トークン化されているからといって、この商品がリスクフリーになるわけではない。投資家は依然として、ハードウェアの納入遅延、取引相手のパフォーマンス、GPUの稼働率、リース価格、そして技術的な陳腐化といったリスクにさらされている。特にAIインフラの分野ではこのリスクが顕著で、新世代チップの登場が一つの製品サイクルのうちに既存ハードウェアの経済性を覆してしまうこともあり得る。

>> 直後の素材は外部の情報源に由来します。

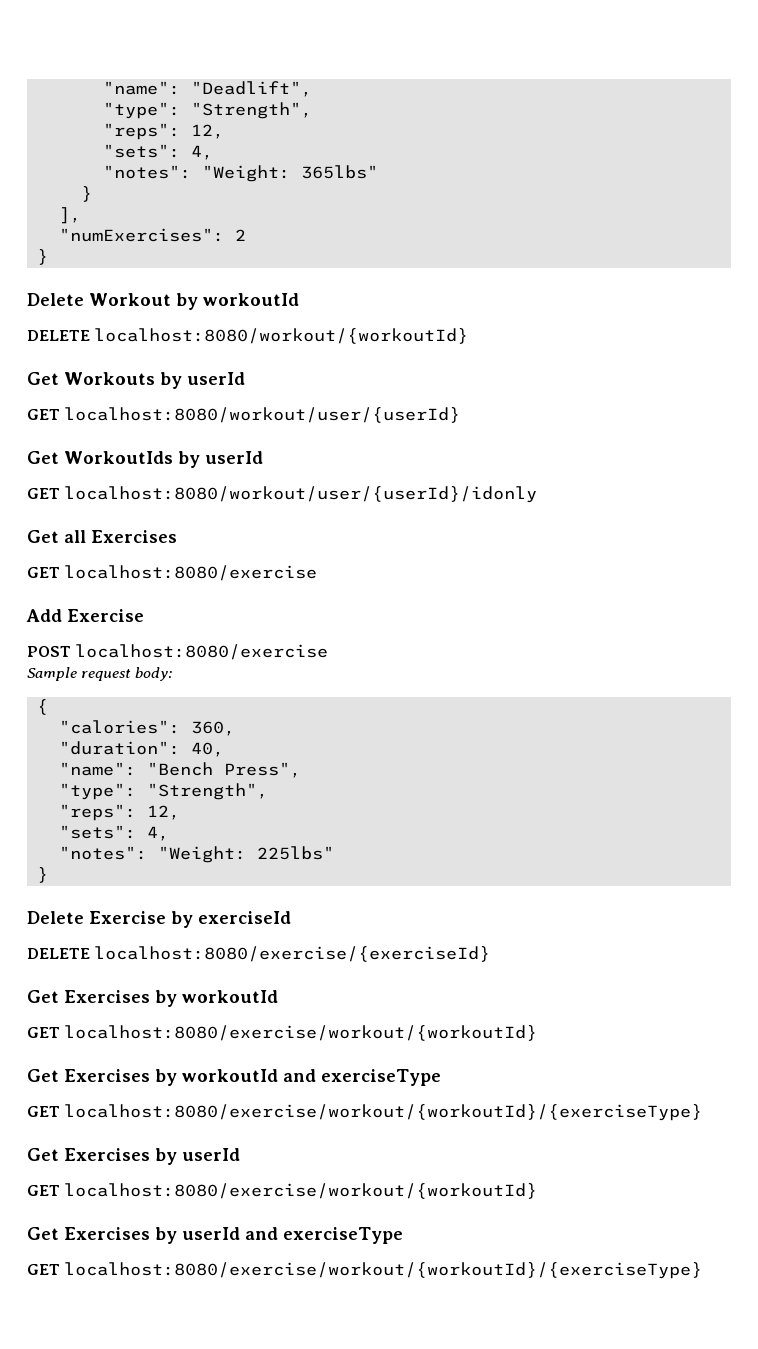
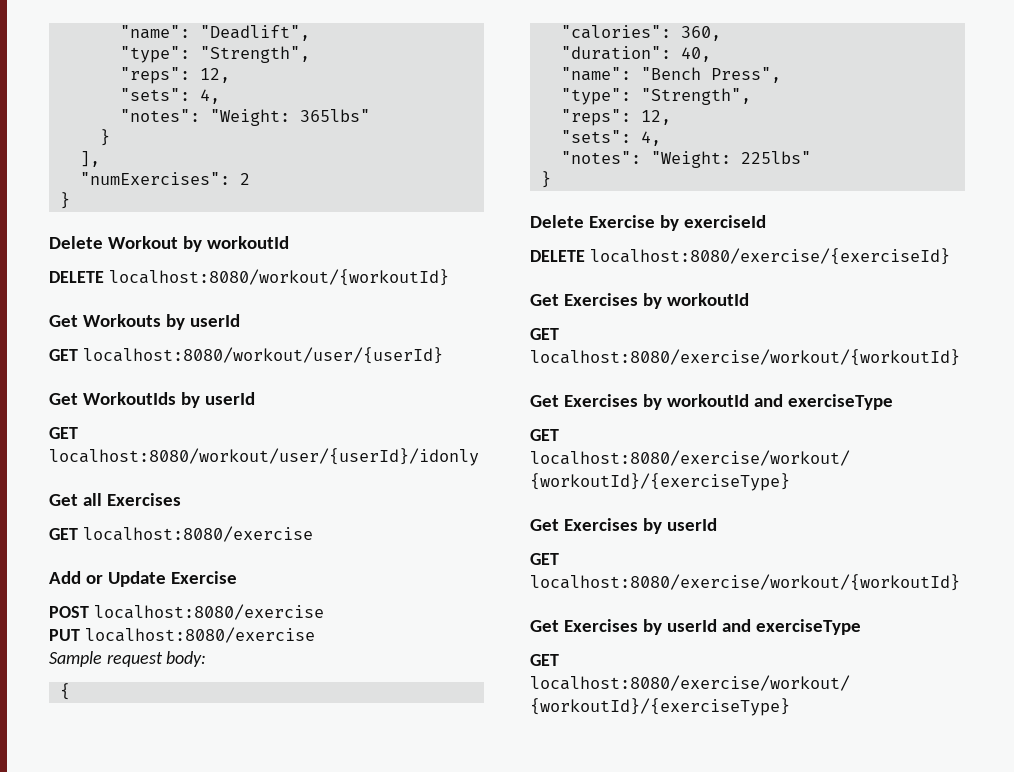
(62, 615) none -> [85,571,166,587] or Update
(329, 652) none -> [49,627,315,643] // PUT localhost:8080/exercise

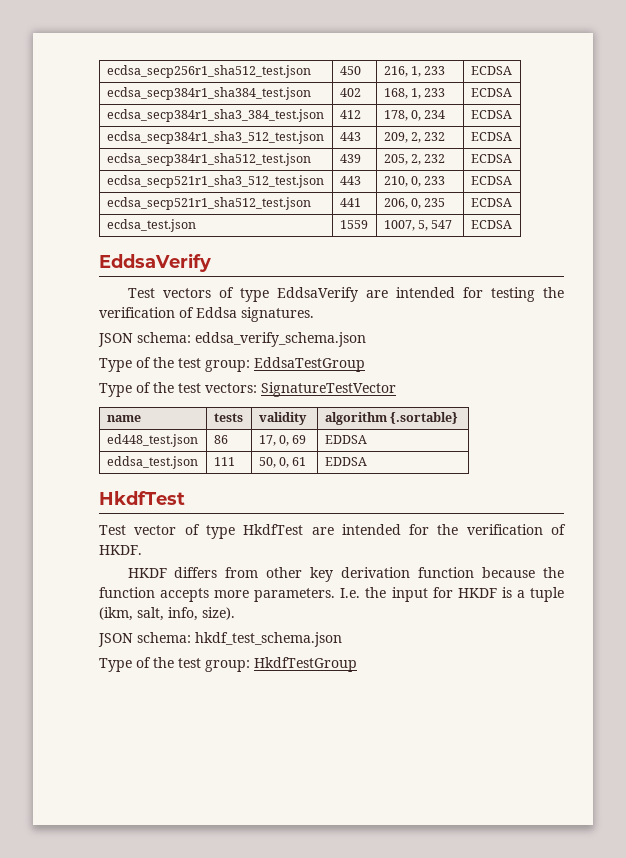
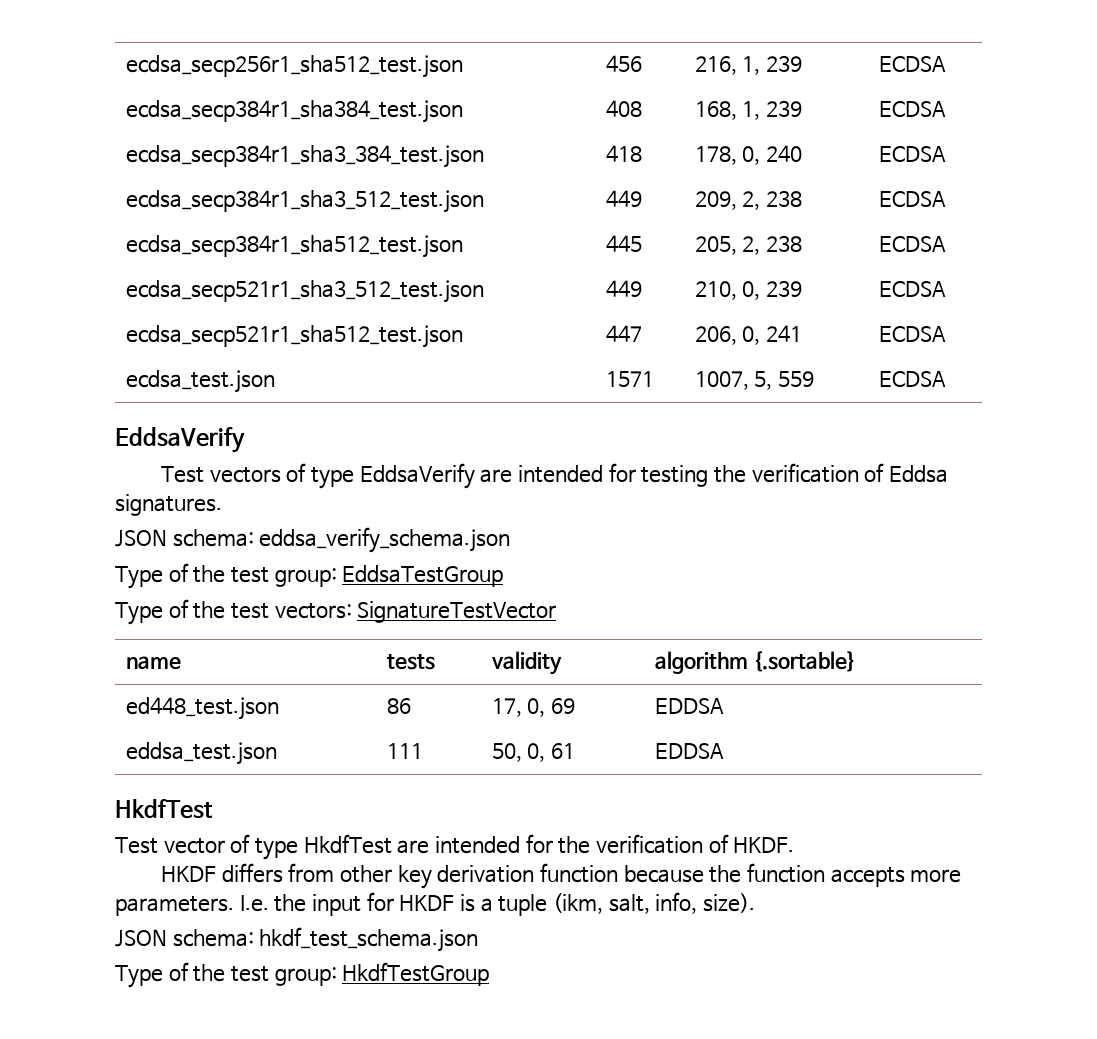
[339,66,361,75] 450 -> [605,55,642,72] 456
[424,66,446,75] 233 -> [765,55,802,72] 239
[339,88,361,97] 402 -> [605,100,642,117] 408
[424,88,446,97] 233 -> [765,100,802,117] 239
[339,110,361,119] 412 -> [605,145,642,162] 418
[424,110,446,119] 234 -> [765,145,802,162] 240
[339,132,361,141] 443 -> [605,190,642,207] 449
[424,132,446,141] 232 -> [765,190,802,207] 238
[339,154,361,163] 439 -> [605,235,642,252] 445
[424,154,446,163] 232 -> [765,235,802,252] 238
[339,176,361,185] 443 -> [605,280,642,297] 449
[424,176,446,185] 233 -> [765,280,802,297] 239
[339,198,361,207] 441 -> [605,325,642,342] 447
[424,198,446,207] 235 -> [765,325,802,342] 241
[339,220,368,229] 1559 -> [605,371,654,387] 1571
[431,220,453,229] 547 -> [777,371,814,387] 559

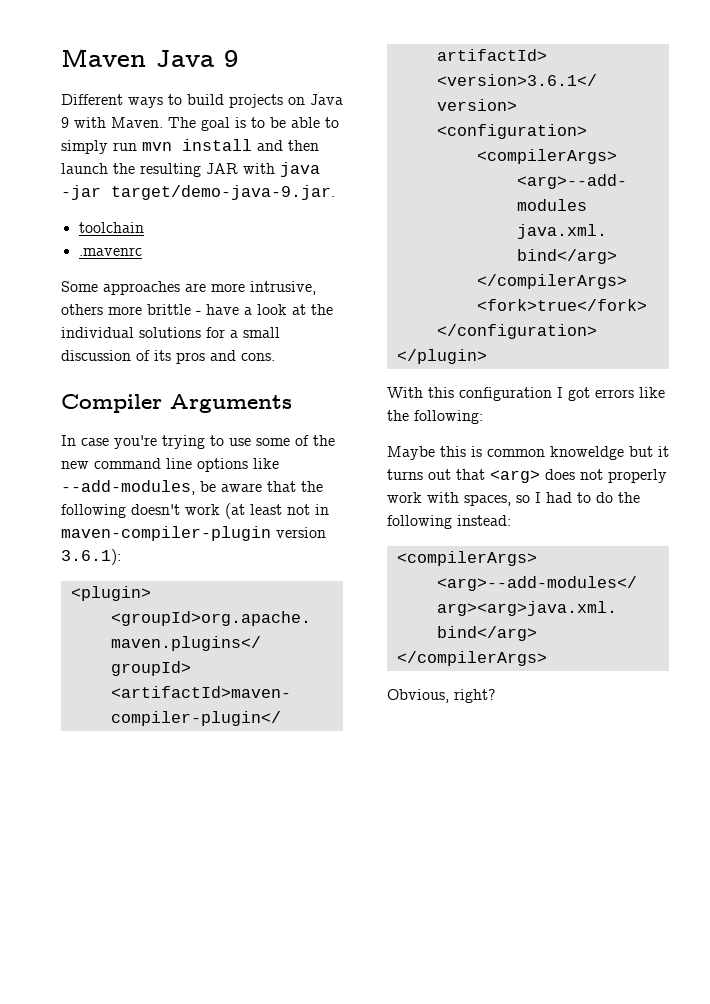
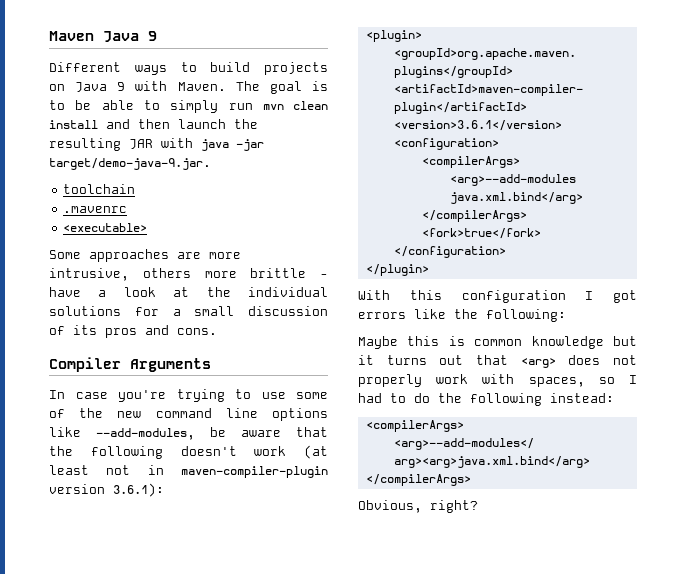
(172, 146) none -> [293,101,328,110] clean
(142, 251) none -> [63,223,148,232] // <executable>
[550,446,624,460] knoweldge -> [531,336,604,349] knowledge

つまりFalconは投資家に対し、金融スキームそのものへの引き受けと同時に、「今のGPUがいつまで商業的な競争力を保てるか」という賭けへの引き受けも事実上求めていることになる。

広がるRWAトークン化の潮流の一角

今回の動きは、実物資産の与信をオンチェーンに持ち込もうとするDeFi業界全体の広範な動きの中に位置づけられる。トークン化されたプライベートクレジットファンドから、年内にラッセル1000構成銘柄をブロックチェーン上に乗せるというDTCCの計画まで、その動きは多岐にわたる。もしFalconのGPUフォワード商品が設計通りに機能すれば、現在は計算資源のファイナンスを支配しているプライベートな貸付シンジケートに代わり、トークン化された債務によってAIインフラの構築全体に資金を供給するための一つのひな型になる可能性がある。